Singapore was cloudy, and thus about 20 degrees cooler than expected, but still muggy. We went to Pivdofr restaurant, on which I'd painted a mural eight years ago. Unfortunately, it was in the process of becoming a Korean BBQ. I got pictures of what little of my mural remained. We started to walk toward Little India, but thirst and hunger got the better of me, and we sat for lunch in an A/C sit-down restaurant, rather than delving straight into the questionable street food before we'd even set foot in India. Instead, we spent the rest of the afternoon milling through assorted malls, which, in my view, epitomizes Singapore. Everywhere, there is a mall, and there is a new one on the way. In between are lots of orchids and gardened landscapes.
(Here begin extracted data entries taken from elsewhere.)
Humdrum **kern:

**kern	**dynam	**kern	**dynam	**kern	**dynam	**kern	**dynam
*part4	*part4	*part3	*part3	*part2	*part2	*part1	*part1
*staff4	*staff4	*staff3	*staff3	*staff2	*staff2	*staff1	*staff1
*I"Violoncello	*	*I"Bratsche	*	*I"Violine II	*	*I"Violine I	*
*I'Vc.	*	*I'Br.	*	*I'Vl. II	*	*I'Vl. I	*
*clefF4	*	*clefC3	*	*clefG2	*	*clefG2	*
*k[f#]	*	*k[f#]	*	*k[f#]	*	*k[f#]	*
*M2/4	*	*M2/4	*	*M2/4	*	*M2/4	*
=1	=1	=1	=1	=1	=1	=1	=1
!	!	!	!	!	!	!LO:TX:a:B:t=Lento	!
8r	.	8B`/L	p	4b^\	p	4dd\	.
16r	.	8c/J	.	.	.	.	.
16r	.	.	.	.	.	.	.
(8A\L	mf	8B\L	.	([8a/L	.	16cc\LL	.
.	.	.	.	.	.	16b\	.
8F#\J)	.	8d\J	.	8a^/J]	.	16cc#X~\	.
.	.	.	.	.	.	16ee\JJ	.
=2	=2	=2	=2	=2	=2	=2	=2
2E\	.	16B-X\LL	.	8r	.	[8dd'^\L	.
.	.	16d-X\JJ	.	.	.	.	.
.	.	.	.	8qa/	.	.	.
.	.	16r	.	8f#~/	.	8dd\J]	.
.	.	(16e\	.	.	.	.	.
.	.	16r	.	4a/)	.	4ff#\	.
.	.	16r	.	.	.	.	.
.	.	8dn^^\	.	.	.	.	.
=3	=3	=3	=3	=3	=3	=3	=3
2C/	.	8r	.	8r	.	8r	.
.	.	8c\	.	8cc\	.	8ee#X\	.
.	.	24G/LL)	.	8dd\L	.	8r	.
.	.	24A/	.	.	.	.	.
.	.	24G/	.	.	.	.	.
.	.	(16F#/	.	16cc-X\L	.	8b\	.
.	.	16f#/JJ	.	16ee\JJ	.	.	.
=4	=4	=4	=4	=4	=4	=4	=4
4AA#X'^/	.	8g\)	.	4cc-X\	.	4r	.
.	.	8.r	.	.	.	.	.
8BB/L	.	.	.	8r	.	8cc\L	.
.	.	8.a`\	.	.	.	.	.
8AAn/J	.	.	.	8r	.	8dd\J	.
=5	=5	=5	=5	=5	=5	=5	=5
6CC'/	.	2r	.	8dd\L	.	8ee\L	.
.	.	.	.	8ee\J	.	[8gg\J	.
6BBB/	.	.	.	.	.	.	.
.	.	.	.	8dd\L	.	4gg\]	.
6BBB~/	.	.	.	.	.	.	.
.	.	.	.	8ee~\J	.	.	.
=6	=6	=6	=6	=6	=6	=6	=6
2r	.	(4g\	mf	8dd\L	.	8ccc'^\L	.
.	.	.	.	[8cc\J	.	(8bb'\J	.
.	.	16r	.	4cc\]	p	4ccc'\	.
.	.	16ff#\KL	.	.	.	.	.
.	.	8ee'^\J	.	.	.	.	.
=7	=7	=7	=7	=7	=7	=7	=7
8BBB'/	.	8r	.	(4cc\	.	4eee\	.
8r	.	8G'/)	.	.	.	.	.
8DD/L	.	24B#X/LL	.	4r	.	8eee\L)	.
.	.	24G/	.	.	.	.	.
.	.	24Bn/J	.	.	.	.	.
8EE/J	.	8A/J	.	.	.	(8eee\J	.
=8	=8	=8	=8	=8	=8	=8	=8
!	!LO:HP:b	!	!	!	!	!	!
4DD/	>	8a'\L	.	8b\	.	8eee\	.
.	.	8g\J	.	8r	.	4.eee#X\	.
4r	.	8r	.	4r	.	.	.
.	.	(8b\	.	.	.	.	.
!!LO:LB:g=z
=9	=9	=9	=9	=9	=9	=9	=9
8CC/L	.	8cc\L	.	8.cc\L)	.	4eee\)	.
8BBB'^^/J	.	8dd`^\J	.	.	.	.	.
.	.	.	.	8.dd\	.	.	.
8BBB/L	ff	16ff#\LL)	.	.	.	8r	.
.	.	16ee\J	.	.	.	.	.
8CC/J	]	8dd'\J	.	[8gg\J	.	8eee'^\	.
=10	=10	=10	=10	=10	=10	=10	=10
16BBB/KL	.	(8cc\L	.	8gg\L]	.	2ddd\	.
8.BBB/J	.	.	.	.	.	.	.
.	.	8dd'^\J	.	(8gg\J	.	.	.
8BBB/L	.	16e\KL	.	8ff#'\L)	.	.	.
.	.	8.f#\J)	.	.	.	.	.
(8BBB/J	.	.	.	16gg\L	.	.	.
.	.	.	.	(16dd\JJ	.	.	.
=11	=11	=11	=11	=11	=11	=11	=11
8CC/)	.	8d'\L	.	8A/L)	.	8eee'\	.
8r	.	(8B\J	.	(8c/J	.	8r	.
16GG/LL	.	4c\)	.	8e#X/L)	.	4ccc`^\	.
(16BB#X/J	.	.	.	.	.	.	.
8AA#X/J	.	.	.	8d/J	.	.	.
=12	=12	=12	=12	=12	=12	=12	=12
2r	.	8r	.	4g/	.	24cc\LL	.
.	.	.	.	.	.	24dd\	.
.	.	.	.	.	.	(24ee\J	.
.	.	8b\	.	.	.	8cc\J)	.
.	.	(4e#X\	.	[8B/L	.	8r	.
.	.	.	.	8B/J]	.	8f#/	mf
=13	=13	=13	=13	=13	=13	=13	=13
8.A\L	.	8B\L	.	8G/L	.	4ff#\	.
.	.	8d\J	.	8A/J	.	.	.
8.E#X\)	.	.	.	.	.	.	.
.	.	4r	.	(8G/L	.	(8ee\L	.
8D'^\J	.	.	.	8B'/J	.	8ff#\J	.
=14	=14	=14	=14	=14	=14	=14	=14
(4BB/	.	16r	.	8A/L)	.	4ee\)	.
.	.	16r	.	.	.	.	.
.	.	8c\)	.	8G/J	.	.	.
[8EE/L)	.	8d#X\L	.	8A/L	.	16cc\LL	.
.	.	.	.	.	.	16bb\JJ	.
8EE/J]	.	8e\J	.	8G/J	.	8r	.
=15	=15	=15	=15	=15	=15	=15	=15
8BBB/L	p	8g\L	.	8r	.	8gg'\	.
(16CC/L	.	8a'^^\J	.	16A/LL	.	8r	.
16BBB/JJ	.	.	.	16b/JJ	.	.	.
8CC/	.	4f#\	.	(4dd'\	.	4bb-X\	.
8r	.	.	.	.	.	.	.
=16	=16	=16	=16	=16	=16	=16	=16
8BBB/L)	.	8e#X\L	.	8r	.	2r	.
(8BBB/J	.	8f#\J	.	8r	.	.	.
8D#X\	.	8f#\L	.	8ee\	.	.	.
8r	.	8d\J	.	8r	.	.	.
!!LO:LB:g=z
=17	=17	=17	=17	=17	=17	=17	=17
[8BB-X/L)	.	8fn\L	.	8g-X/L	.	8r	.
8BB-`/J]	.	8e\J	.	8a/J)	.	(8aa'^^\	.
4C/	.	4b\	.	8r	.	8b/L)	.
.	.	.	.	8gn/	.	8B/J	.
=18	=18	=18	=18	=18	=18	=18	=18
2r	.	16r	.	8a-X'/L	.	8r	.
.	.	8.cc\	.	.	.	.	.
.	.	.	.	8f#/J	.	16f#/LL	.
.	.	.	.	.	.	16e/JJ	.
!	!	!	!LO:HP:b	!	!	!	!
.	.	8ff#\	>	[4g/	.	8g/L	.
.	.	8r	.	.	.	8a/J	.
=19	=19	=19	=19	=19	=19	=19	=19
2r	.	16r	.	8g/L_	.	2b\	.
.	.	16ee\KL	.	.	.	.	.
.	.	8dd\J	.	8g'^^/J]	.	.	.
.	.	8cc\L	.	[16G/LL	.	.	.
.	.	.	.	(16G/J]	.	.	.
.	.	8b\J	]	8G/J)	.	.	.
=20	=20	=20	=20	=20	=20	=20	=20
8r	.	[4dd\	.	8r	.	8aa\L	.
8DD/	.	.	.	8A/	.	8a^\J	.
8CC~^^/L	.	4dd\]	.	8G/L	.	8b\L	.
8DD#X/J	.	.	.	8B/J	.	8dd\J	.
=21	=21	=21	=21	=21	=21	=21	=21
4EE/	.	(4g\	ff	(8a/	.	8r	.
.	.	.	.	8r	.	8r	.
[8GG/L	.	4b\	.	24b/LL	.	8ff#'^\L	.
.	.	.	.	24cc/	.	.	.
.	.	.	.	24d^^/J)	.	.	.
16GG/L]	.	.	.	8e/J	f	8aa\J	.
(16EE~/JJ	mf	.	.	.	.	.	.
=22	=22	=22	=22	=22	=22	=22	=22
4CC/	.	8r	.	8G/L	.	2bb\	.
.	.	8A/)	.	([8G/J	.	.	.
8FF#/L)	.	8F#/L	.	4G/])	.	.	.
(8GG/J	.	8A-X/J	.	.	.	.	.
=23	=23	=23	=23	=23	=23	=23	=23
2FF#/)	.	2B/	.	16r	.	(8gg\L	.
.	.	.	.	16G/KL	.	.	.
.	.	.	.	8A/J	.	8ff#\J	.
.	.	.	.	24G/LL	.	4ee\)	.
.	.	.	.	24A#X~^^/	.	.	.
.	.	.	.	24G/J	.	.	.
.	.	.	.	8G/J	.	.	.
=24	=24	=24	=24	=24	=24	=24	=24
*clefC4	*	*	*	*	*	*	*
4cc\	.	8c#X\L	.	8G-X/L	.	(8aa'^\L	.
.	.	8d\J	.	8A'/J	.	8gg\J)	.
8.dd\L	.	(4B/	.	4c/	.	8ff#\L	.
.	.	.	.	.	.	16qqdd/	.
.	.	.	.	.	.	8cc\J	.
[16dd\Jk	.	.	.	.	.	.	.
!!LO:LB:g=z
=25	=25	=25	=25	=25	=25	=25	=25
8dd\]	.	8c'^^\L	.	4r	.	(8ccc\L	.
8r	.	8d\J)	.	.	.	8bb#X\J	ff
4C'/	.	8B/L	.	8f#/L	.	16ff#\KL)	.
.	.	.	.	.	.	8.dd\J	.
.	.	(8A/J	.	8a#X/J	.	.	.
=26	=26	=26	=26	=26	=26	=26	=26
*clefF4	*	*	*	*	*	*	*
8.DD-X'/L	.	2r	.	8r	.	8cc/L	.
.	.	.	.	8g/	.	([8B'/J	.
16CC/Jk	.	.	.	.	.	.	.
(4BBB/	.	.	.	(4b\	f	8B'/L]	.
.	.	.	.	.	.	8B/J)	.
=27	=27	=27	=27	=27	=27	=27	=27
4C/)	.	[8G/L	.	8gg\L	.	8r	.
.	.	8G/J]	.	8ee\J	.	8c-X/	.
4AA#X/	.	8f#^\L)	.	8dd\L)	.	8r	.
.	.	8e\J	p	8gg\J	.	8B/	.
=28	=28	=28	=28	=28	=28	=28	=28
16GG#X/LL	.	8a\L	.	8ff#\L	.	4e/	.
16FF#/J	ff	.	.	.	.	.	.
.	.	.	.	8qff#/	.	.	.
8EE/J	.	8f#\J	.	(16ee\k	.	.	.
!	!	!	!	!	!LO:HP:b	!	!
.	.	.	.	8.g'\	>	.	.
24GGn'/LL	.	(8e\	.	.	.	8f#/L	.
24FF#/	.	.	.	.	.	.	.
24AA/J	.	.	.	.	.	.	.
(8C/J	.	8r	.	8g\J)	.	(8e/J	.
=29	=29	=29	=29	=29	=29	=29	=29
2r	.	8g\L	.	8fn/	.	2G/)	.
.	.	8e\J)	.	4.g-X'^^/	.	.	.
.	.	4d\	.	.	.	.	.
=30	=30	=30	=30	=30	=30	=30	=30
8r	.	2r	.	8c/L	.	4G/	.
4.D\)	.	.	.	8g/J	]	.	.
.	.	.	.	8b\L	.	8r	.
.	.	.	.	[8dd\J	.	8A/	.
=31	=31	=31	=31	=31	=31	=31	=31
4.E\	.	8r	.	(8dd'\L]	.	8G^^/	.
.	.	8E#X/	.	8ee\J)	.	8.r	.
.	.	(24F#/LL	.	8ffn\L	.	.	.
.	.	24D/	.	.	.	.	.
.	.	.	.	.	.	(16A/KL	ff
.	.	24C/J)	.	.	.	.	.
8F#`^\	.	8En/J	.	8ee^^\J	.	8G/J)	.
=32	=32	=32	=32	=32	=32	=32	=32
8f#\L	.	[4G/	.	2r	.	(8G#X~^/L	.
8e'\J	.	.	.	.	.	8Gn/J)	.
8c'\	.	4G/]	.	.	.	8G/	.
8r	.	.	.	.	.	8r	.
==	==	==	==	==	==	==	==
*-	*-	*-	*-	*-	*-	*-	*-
We flew into Trivandrum at about 9:30 last night. I was struck first by how it differed from flying into Calcutta ten years ago, the last time I came to India. Everywhere, this time, there were little galaxies of light on the ground, and pinpoint trails between them; even the geometric grids of parking lots laid out in light -- in short, everything you'd expect to see flying in to any city at night. Ten years ago, outside Calcutta, there was an occasional bonfire breaking up the black. In Trivandrum, we deplaned onto the tarmac and boarded busses to the terminal. In Calcutta, we'd deplaned onto the tarmac and started a footrace. Both times, we'd had a 20-30 minute taxi ride to our destination. This time, we'd called ahead and had a man waiting, with our names on a sign. Back then, we'd waded through a phalanx of taxi touts, to get picked up by a one-armed man who smoked as he drove. The rides on both occasions were similar, except this time we were heading progressively more rural, down well lit roads. Ten years ago, the roads leading into one of the largest urban agglomerations of the day were unlit at night, and the driver didn't even use his own headlights, preferring the horn instead. I suspect some of the differences are due to the changes in India's finance in the past decade, others due to the differences between north and south here. One thing I do know is, ten years ago, I missed whatever palm lined beaches they have up north.

--Damon

1 comment:

daemonsquire said...

Every time I see this post, I'm reminded that there's nothing particularly wacky or inscrutable about fishermen, or about colorful sculptures in churches.